This article is part of the supplement: Selected articles from The Second Workshop on Data Mining of Next-Generation Sequencing in conjunction with the 2012 IEEE International Conference on Bioinformatics and Biomedicine
Provenance in bioinformatics workflows
1 Department of Computer Science, University of Brasilia - UnB, Brasilia, Brazil
2 Department of Informatics, Pontificial Catholic University - PUC/RJ, Rio de Janeiro, Brazil
BMC Bioinformatics 2013, 14(Suppl 11):S6 doi:10.1186/1471-2105-14-S11-S6Published: 4 November 2013
In this work, we used the PROV-DM model to manage data provenance in workflows of genome projects.
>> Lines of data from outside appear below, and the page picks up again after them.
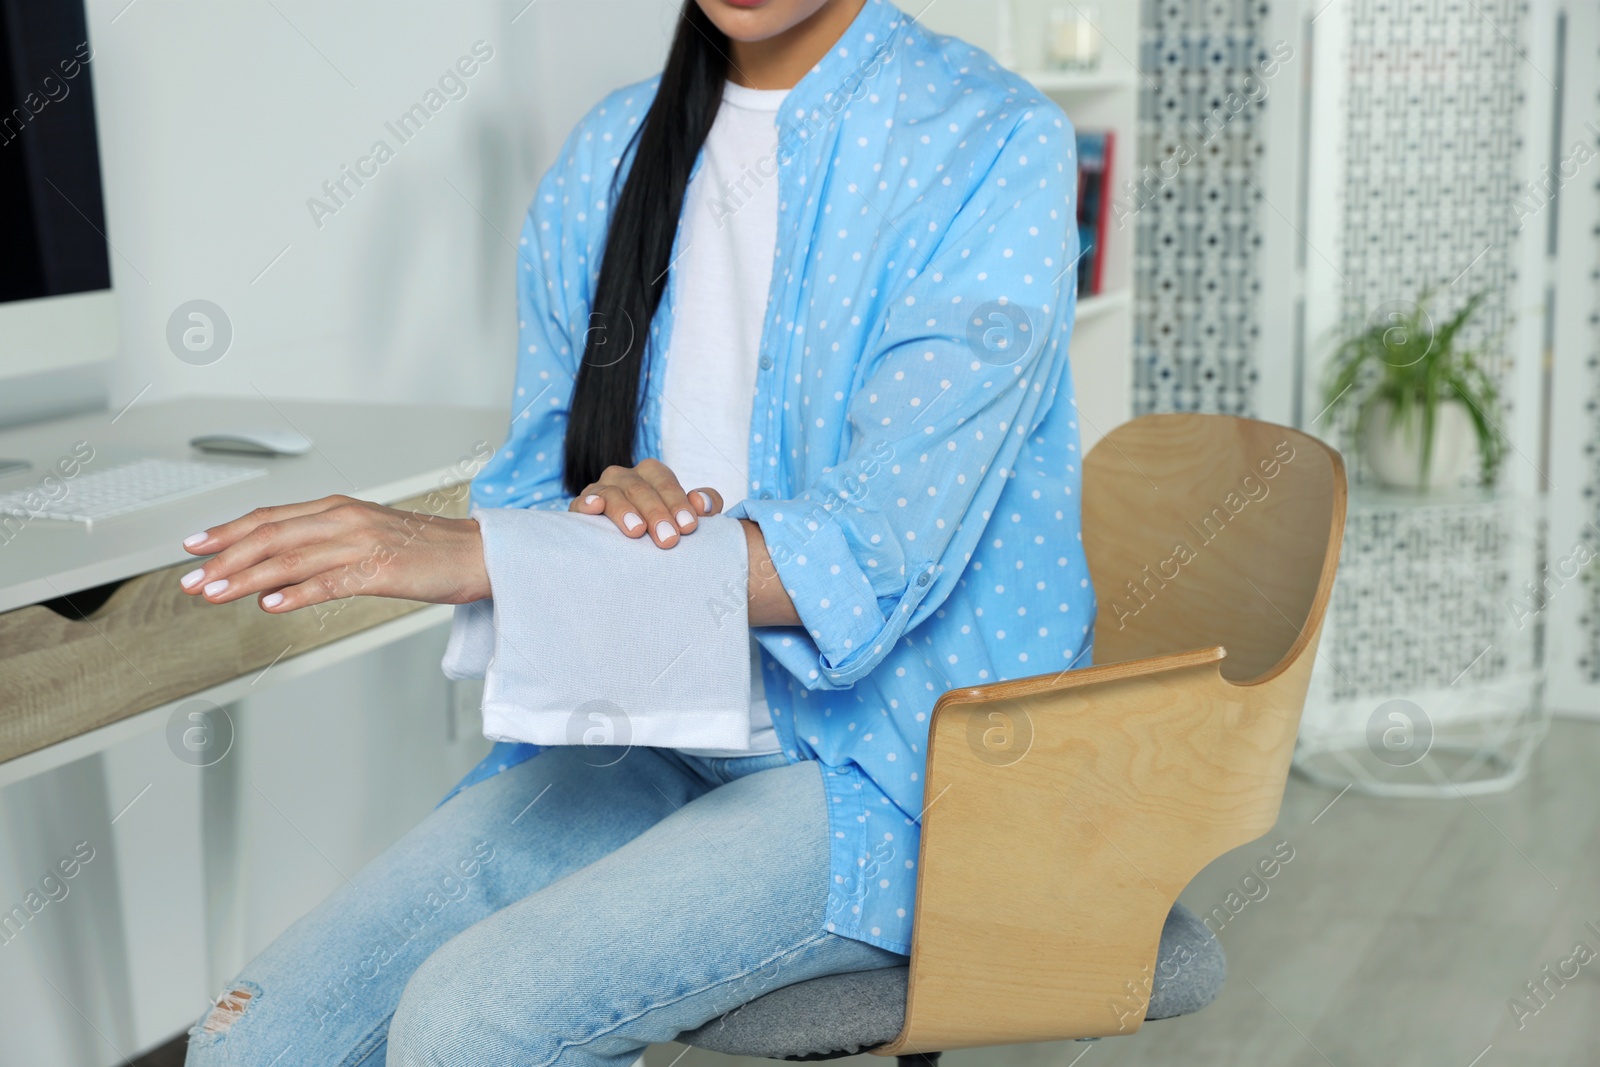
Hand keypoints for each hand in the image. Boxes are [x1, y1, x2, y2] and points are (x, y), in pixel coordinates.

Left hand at [177, 495, 489, 612]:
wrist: (479, 554)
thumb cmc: (427, 550)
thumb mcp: (369, 536)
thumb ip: (326, 545)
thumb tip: (279, 570)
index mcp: (339, 508)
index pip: (269, 517)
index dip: (226, 531)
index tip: (194, 546)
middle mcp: (345, 519)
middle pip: (270, 535)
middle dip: (223, 558)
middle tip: (191, 579)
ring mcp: (362, 544)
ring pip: (290, 559)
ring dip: (245, 578)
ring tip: (214, 594)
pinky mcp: (381, 571)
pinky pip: (328, 583)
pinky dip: (294, 594)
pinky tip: (270, 605)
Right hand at [569, 458, 722, 547]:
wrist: (626, 548)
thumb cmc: (664, 528)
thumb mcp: (688, 514)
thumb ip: (707, 504)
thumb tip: (704, 503)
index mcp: (652, 473)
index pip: (666, 483)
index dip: (678, 503)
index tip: (688, 527)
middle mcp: (625, 476)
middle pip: (641, 489)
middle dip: (657, 513)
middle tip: (668, 539)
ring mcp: (601, 489)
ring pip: (613, 493)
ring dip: (625, 511)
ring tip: (637, 531)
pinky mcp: (580, 507)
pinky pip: (581, 502)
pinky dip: (588, 503)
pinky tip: (595, 509)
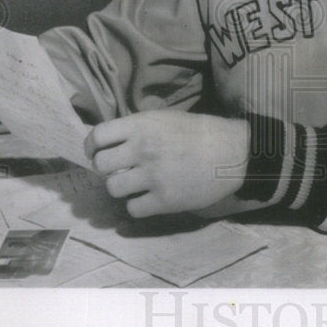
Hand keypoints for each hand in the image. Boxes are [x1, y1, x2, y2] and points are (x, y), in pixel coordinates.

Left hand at [84, 110, 249, 217]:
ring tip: (136, 184)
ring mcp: (153, 176)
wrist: (234, 153)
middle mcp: (143, 150)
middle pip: (100, 165)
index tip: (97, 152)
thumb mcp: (166, 118)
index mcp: (142, 125)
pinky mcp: (165, 200)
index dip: (92, 146)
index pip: (97, 136)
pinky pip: (133, 208)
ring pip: (113, 188)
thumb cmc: (201, 133)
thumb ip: (138, 129)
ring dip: (122, 187)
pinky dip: (138, 205)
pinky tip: (149, 198)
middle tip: (120, 169)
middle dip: (107, 168)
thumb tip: (109, 143)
This provenance model allows the storage of details of one workflow execution, e.g., raw and produced data and computational tools, their versions and parameters. Using this model, biologists can access details of one particular execution of a workflow, compare results produced by different executions, and plan new experiments more efficiently. In addition to this, a provenance simulator was created, which facilitates the inclusion of provenance data of one genome project workflow execution. Finally, we discuss one case study, which aims to identify genes involved in specific metabolic pathways of Bacillus cereus, as well as to compare this isolate with other phylogenetic related bacteria from the Bacillus group. B. cereus is an extremophilic bacteria, collected in warm water in the Midwestern Region of Brazil, its DNA samples having been sequenced with an NGS machine.